# Advice For Newbies



## dak (Jan 17, 2005)

I was on the phone with vdub tonight, and he suggested I share some of my trials and tribulations as a new TT owner, as many are buying TTs for the first time this time of year. This may get long, so grab a cold beverage now...

Before I start, let me tell you that I am not a mechanically inclined person. Any sentence with the words "mechanical," "electrical," or "tool" scares me. I own a lot of tools that I have no idea how to use. If you own a torque wrench, a set of large box wrenches, and a socket set, you can quit reading as you probably do this stuff on a daily basis. If you at least know what those three items are, you can handle this. Trust me. I did it, and I don't own half the tools needed.

First, the weight distribution hitch installed by the dealer did a fabulous job of transferring weight... Straight to the back axle of the TV. With the WD hitch and bars installed by the dealer's recommendations, the front end of the TV dropped a half inch, the back end dropped 3.5 inches. A few cold drinks, one smashed knuckle, a few washers, and 30 minutes solved that problem.

Second, we took a trip down to Carlsbad Caverns last weekend (highly recommended), which was our first highway drive with the TT. The friction sway control device was installed as per the dealer's and manufacturer's instructions, and the whole rig was weighed and the weight properly distributed as per the instructions of many on this site. And we wiggled all the way down to Carlsbad. A few miles before Carlsbad, we started getting good cross winds, so we just swayed on down. I did everything possible to adjust the friction sway control and nothing helped, so the drive home was just as much fun, and a lot slower. Bye bye friction sway control, hello Reese dual cam. Did it myself (almost) in a matter of hours tonight. The only problem I had with the install was I had to drill out one of the holes in my trunnion bar to fit the bolt for the Reese's cam. Luckily, a buddy has a drill press and knows how to use it. The first road test will be this weekend.

So, my advice to those of you who, like me, have a great, new TT and are easily intimidated by tools, is:

1. Don't trust that the dealer set it up correctly. He's working on profit margins, so quick and inexpensive are important. (Yes, I'm generalizing. I apologize. My dealer didn't seem to care enough to spend the time, and I get the impression not many dealers do.)

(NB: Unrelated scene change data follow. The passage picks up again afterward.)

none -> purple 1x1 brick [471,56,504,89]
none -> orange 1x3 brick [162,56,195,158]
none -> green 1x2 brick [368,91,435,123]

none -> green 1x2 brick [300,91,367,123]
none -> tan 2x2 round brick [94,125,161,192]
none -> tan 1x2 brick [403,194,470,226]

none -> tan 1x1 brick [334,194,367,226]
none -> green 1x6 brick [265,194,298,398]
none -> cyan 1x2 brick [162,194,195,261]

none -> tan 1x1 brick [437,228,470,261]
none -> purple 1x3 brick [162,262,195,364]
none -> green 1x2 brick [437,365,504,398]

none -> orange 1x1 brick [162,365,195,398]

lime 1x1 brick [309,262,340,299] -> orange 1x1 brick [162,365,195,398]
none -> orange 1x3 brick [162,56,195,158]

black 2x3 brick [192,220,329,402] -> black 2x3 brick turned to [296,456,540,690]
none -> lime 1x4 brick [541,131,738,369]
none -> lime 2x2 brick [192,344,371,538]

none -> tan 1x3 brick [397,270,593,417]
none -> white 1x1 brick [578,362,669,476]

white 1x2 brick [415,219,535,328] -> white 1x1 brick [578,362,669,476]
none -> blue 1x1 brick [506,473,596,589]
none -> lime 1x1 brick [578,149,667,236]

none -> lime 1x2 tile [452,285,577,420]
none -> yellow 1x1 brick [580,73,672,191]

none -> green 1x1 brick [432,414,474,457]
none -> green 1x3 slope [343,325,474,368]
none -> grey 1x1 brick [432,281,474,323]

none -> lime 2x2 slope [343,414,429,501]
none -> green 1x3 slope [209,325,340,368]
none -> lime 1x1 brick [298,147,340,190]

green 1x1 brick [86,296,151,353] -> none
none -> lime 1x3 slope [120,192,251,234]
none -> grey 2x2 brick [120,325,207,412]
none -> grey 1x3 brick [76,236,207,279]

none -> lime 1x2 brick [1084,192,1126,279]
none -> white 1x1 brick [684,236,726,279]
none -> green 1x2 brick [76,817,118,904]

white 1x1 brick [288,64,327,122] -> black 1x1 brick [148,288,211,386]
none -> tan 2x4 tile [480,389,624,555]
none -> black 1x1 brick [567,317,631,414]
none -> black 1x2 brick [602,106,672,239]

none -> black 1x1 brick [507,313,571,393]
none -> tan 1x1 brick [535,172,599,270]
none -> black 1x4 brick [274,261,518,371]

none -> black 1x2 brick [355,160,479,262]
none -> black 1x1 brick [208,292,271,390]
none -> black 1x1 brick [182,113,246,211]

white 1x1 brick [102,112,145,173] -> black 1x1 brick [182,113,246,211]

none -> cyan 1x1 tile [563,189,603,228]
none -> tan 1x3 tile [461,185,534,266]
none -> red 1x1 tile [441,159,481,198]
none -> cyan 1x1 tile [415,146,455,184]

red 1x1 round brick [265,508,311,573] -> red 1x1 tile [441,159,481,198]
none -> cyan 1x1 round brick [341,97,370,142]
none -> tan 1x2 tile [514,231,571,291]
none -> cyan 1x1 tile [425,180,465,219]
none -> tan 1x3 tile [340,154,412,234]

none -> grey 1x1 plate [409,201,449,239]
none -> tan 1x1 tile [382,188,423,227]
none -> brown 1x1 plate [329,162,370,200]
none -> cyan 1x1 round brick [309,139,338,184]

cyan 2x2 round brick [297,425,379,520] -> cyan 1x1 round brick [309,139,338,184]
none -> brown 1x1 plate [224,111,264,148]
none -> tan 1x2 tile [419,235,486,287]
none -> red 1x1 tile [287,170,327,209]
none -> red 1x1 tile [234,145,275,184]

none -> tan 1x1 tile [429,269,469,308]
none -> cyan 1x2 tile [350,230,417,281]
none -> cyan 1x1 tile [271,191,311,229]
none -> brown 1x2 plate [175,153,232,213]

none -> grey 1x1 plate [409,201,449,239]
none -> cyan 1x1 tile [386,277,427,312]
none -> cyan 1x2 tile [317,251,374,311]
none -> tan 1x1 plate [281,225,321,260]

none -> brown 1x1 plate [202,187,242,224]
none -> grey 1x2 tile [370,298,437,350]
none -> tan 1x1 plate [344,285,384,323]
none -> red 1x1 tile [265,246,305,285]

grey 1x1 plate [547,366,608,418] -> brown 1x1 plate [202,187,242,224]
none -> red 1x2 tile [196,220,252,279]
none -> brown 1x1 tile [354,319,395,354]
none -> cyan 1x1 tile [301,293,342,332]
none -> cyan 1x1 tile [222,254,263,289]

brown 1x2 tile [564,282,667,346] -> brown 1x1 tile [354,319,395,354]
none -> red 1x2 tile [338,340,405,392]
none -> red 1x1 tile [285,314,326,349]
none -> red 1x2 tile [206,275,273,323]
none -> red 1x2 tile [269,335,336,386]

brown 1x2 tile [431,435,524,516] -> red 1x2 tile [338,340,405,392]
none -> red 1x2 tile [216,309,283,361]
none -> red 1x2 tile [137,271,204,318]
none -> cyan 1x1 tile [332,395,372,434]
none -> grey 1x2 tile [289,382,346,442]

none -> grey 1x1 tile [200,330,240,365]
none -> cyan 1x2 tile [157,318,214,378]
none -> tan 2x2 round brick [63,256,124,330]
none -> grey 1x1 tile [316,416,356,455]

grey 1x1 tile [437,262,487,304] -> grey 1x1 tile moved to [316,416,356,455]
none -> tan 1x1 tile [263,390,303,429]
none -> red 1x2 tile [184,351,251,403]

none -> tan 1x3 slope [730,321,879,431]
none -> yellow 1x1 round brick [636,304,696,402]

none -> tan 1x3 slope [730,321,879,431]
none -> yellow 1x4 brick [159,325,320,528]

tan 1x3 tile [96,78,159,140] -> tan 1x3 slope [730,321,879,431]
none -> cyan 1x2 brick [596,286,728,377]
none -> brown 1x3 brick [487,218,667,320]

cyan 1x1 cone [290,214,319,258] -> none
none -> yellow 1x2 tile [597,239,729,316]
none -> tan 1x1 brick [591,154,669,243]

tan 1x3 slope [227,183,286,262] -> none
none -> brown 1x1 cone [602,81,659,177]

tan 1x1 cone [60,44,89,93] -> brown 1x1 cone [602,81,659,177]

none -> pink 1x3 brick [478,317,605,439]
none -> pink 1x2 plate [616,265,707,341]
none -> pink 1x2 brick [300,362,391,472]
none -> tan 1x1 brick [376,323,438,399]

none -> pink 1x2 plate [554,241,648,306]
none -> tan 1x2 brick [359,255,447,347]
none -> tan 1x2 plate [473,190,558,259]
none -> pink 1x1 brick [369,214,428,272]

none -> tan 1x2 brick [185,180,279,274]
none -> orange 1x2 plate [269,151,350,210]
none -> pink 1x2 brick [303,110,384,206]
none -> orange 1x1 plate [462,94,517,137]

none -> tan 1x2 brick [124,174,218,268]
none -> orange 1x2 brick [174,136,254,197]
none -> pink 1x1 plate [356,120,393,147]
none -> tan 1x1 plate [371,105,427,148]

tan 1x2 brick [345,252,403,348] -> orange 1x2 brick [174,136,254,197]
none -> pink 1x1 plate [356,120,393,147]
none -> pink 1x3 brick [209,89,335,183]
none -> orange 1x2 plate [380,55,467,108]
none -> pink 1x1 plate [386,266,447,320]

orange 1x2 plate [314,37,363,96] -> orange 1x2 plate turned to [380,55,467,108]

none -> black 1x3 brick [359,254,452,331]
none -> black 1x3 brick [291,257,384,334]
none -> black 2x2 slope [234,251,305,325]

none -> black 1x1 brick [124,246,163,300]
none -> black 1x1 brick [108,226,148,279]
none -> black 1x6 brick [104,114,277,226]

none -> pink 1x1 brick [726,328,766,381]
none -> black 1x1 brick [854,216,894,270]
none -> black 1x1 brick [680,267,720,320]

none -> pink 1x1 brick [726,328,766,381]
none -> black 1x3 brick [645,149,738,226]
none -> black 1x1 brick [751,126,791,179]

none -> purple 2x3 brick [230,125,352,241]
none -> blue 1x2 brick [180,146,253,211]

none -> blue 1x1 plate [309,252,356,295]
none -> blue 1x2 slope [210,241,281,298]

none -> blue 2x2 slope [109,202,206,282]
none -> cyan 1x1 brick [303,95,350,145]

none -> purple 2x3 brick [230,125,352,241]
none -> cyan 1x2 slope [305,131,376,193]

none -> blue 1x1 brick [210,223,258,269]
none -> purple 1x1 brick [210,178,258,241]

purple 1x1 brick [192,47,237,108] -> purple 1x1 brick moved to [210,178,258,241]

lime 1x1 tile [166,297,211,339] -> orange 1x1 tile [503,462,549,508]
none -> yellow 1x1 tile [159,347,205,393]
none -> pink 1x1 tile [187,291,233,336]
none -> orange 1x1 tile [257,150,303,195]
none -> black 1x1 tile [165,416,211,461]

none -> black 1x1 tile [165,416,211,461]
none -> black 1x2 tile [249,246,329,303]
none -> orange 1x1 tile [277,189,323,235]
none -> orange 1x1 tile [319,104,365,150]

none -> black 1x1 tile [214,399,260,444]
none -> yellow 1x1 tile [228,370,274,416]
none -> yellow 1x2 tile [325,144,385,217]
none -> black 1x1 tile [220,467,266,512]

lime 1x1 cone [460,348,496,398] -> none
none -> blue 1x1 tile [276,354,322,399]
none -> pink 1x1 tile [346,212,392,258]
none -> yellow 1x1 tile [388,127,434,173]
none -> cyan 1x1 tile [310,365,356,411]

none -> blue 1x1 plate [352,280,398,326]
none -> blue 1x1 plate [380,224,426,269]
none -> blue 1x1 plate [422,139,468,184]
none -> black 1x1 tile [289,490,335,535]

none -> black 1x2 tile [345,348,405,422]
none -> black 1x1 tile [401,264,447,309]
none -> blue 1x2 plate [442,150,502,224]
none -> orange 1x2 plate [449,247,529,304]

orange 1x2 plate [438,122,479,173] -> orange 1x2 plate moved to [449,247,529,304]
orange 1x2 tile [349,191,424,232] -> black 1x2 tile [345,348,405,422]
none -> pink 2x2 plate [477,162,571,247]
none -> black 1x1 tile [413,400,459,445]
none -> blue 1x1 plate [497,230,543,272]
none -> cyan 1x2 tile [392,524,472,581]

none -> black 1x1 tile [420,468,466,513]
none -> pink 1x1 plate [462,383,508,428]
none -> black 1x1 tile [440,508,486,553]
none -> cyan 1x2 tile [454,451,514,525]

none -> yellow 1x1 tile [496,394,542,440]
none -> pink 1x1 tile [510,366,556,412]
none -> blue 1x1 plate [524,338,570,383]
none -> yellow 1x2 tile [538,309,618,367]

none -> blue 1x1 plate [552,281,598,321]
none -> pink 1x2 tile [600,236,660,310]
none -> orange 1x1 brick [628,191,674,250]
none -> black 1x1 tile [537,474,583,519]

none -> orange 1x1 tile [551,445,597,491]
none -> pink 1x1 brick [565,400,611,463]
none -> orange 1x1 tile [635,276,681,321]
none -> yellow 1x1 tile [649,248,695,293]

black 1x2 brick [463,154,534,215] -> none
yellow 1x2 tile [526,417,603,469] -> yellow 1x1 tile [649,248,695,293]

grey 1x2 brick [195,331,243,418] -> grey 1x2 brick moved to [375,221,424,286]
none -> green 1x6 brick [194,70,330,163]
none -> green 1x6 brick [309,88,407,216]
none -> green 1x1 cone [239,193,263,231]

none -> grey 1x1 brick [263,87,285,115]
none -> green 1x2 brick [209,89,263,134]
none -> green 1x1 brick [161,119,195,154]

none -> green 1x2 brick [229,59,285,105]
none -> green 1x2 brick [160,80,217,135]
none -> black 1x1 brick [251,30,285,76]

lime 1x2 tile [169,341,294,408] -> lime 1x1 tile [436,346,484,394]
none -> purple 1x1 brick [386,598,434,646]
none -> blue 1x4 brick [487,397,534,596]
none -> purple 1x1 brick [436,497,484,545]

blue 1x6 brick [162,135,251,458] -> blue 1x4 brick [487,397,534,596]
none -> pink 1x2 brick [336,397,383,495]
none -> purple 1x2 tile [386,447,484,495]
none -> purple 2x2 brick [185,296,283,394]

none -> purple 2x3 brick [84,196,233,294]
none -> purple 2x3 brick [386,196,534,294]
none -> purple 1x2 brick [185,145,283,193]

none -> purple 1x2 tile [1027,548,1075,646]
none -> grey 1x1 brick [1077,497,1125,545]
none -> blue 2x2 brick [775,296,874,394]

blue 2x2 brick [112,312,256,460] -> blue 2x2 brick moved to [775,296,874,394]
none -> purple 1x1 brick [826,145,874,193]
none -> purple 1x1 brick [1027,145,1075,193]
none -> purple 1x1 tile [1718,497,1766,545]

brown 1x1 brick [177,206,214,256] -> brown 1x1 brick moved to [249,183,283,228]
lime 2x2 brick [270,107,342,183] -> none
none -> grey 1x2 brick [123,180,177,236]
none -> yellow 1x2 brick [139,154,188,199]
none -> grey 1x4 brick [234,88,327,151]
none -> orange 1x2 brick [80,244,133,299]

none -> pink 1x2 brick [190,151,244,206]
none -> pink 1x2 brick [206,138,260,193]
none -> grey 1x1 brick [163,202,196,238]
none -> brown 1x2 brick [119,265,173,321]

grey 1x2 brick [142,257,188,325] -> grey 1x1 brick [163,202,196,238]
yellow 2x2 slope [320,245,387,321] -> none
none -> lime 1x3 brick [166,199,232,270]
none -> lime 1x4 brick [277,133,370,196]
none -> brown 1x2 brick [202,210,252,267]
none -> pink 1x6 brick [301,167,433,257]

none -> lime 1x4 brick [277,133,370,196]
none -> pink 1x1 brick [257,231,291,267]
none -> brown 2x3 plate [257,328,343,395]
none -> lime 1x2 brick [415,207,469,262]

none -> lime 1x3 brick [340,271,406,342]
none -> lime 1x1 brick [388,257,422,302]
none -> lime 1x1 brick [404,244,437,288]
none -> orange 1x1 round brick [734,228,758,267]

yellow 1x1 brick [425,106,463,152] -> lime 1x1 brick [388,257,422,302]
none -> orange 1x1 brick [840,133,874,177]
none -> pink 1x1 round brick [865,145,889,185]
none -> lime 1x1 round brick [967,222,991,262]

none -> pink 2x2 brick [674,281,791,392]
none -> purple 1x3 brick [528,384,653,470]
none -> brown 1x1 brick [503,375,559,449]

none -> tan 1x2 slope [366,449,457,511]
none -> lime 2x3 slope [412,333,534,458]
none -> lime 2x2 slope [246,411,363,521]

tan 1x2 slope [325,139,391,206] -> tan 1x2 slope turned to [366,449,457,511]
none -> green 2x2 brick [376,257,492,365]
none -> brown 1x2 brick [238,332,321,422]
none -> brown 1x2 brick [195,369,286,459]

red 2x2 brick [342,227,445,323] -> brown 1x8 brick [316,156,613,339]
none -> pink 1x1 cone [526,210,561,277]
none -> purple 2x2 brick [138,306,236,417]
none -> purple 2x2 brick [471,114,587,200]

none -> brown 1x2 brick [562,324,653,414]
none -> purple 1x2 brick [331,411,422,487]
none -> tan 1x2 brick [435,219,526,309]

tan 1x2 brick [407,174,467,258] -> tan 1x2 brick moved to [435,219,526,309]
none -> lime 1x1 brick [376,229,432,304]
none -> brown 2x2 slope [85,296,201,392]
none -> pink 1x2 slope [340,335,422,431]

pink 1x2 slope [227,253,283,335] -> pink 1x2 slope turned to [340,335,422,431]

2. Even if you don't have any problems with your TT/TV and towing, tear it all apart and redo it just so you know how it works. Besides, every now and then you'll want to make sure all the bolts and nuts are tight, so consider this an excuse to find out what size wrenches you don't own.

3. Any time you hold a wrench in one hand (or a spatula for the BBQ grill), you should hold a beer to counterbalance. This is a good excuse to hold a wrench.

4. Trust the advice of the folks on this site. They know what they're talking about (I don't, I'm still learning). Also, look at http://www.rvtowingtips.com/index.htm, as there's good how-tos there.

5. It's easier than it sounds. Don't be intimidated (like me) to tackle this stuff. Trust me. I did it. All by myself (almost).

dak


----------



## Sexy Momma (Apr 18, 2005)

So what you're saying is that "with a cold beer, anything is possible. Just Go For It!"









Well, I have to admit that DH and I are a bit "in the dark" about how all this "stuff" works, but we're like you. We like to take it apart, put it back together, and along the way we learn "one step at a time". It's the best way to really learn how something works thoroughly I think.

It's always good to hear though that some other "newbie" went through it and SURVIVED!









Our turn is coming...SOON!
















Thanks Dak for the great post!


----------



## camping479 (Aug 27, 2003)

Sounds like you have things straightened out now







The dual cam should work well for you.

Make sure you have enought tongue weight, not enough will cause sway.

Interested in selling your friction sway control? PM me if you are, I'd be interested in it as a spare for myself.

Mike


----------



## CamperDC (Oct 30, 2003)

Vdub, you running a helpdesk? If so I need the number....


----------



## dak (Jan 17, 2005)

Sexy Momma said:


> So what you're saying is that "with a cold beer, anything is possible. Just Go For It!"


That's exactly what I'm saying!!! Just remember, though, after 4 or 5, bad things start to occur.

dak


----------



## dak (Jan 17, 2005)

camping479 said:


> Sounds like you have things straightened out now
> 
> 
> 
> ...


Yes, the dual cam has worked well already. I took a quick trip up the highway after getting everything set up, checked, adjusted, and then re-checked and re-re-checked (I'm paranoid). I immediately noticed a more stable, comfortable ride. With the friction sway control, I wouldn't/couldn't get up 65. With the dual cam, I easily got up to 75. I'm not saying I intend to actually travel at those speeds, but...

As for selling the friction sway control. Sure. Otherwise, it's a paperweight for me. I'll touch base with you when we get back from Jemez on Sunday.

dak


----------



## California Jim (Dec 11, 2003)

Good info Dak. Thanks for sharing & encouraging us all









"lefty loosey - righty tighty"


----------



## dak (Jan 17, 2005)

California Jim said:


> Good info Dak. Thanks for sharing & encouraging us all


Here's another tip I learned (the hard way)... Don't trust the gauge inside the TT when it says your batteries are fully charged. We were up in the mountains this weekend and at 3am this morning, the batteries died. All was fine until shortly later when the furnace was supposed to kick on. Unfortunately, the furnace needs power to kick on. So, at 4:30 in the freezing cold, I had to "acquire" a battery from my buddy one campsite over.

dak


----------